Data entries
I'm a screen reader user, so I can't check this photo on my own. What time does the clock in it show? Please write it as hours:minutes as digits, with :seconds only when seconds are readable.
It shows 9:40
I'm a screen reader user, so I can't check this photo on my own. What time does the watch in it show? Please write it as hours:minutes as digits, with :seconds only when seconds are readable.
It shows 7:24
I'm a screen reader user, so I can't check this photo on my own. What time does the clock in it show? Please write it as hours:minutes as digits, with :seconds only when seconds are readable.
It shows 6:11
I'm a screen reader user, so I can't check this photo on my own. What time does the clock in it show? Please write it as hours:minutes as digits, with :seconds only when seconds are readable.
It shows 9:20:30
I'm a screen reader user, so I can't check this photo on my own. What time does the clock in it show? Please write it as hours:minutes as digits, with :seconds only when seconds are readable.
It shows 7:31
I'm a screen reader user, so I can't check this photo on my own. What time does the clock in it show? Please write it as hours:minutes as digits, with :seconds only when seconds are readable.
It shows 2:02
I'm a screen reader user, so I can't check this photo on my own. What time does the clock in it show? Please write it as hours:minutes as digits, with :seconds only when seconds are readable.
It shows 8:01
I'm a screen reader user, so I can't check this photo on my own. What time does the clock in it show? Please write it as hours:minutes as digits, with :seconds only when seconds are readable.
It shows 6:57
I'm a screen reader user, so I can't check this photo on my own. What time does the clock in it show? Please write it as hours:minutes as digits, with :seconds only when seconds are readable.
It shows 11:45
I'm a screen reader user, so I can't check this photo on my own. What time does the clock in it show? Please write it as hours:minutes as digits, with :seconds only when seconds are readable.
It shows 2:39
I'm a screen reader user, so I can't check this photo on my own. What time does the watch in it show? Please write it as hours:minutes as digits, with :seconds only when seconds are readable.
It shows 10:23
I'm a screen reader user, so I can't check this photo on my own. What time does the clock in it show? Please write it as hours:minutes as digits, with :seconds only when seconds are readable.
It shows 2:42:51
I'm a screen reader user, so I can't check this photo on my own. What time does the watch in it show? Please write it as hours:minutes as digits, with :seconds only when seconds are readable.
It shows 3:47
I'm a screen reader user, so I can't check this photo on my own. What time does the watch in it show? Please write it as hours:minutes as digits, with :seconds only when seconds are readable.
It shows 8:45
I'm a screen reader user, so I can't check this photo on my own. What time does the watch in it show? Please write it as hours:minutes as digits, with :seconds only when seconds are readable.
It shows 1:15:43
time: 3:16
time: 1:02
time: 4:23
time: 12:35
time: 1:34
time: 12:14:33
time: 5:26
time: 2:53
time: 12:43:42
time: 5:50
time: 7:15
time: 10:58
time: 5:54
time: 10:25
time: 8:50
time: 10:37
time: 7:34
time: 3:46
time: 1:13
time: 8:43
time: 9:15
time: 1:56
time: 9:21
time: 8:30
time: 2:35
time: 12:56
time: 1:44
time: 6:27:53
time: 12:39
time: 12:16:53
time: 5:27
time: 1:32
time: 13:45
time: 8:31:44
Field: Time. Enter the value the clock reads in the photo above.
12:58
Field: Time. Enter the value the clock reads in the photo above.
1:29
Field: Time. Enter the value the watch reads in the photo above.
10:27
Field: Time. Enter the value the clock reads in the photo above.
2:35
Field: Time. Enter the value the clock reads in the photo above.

Directions for this task: Edit the material above so that "It shows" becomes "It reads" everywhere it occurs, keeping everything else unchanged.

Expected answer:
I'm a screen reader user, so I can't check this photo on my own. What time does the clock in it show? Please write it as hours:minutes as digits, with :seconds only when seconds are readable.
It reads 9:40
I'm a screen reader user, so I can't check this photo on my own. What time does the watch in it show? Please write it as hours:minutes as digits, with :seconds only when seconds are readable.
It reads 7:24
I'm a screen reader user, so I can't check this photo on my own. What time does the clock in it show? Please write it as hours:minutes as digits, with :seconds only when seconds are readable.
It reads 6:11
I'm a screen reader user, so I can't check this photo on my own. What time does the clock in it show? Please write it as hours:minutes as digits, with :seconds only when seconds are readable.
It reads 9:20:30
I'm a screen reader user, so I can't check this photo on my own. What time does the clock in it show? Please write it as hours:minutes as digits, with :seconds only when seconds are readable.
It reads 7:31
I'm a screen reader user, so I can't check this photo on my own. What time does the clock in it show? Please write it as hours:minutes as digits, with :seconds only when seconds are readable.
It reads 2:02
I'm a screen reader user, so I can't check this photo on my own. What time does the clock in it show? Please write it as hours:minutes as digits, with :seconds only when seconds are readable.
It reads 8:01
I'm a screen reader user, so I can't check this photo on my own. What time does the clock in it show? Please write it as hours:minutes as digits, with :seconds only when seconds are readable.
It reads 6:57
I'm a screen reader user, so I can't check this photo on my own. What time does the clock in it show? Please write it as hours:minutes as digits, with :seconds only when seconds are readable.
It reads 11:45
I'm a screen reader user, so I can't check this photo on my own. What time does the clock in it show? Please write it as hours:minutes as digits, with :seconds only when seconds are readable.
It reads 2:39
I'm a screen reader user, so I can't check this photo on my own. What time does the watch in it show? Please write it as hours:minutes as digits, with :seconds only when seconds are readable.
It reads 10:23
I'm a screen reader user, so I can't check this photo on my own. What time does the clock in it show? Please write it as hours:minutes as digits, with :seconds only when seconds are readable.
It reads 2:42:51
I'm a screen reader user, so I can't check this photo on my own. What time does the watch in it show? Please write it as hours:minutes as digits, with :seconds only when seconds are readable.
It reads 3:47
I'm a screen reader user, so I can't check this photo on my own. What time does the watch in it show? Please write it as hours:minutes as digits, with :seconds only when seconds are readable.
It reads 8:45
I'm a screen reader user, so I can't check this photo on my own. What time does the watch in it show? Please write it as hours:minutes as digits, with :seconds only when seconds are readable.
It reads 1:15:43
time: 3:16
time: 1:02
time: 4:23
time: 12:35
time: 1:34
time: 12:14:33
time: 5:26
time: 2:53
time: 12:43:42
time: 5:50
time: 7:15
time: 10:58
time: 5:54
time: 10:25
time: 8:50
time: 10:37
time: 7:34
time: 3:46
time: 1:13
time: 8:43
time: 9:15
time: 1:56
time: 9:21
time: 8:30
time: 2:35
time: 12:56
time: 1:44
time: 6:27:53
time: 12:39
time: 12:16:53
time: 5:27
time: 1:32
time: 13:45
time: 8:31:44
Field: Time. Enter the value the clock reads in the photo above.
12:58
Field: Time. Enter the value the clock reads in the photo above.
1:29
Field: Time. Enter the value the watch reads in the photo above.
10:27
Field: Time. Enter the value the clock reads in the photo above.
2:35
Field: Time. Enter the value the clock reads in the photo above.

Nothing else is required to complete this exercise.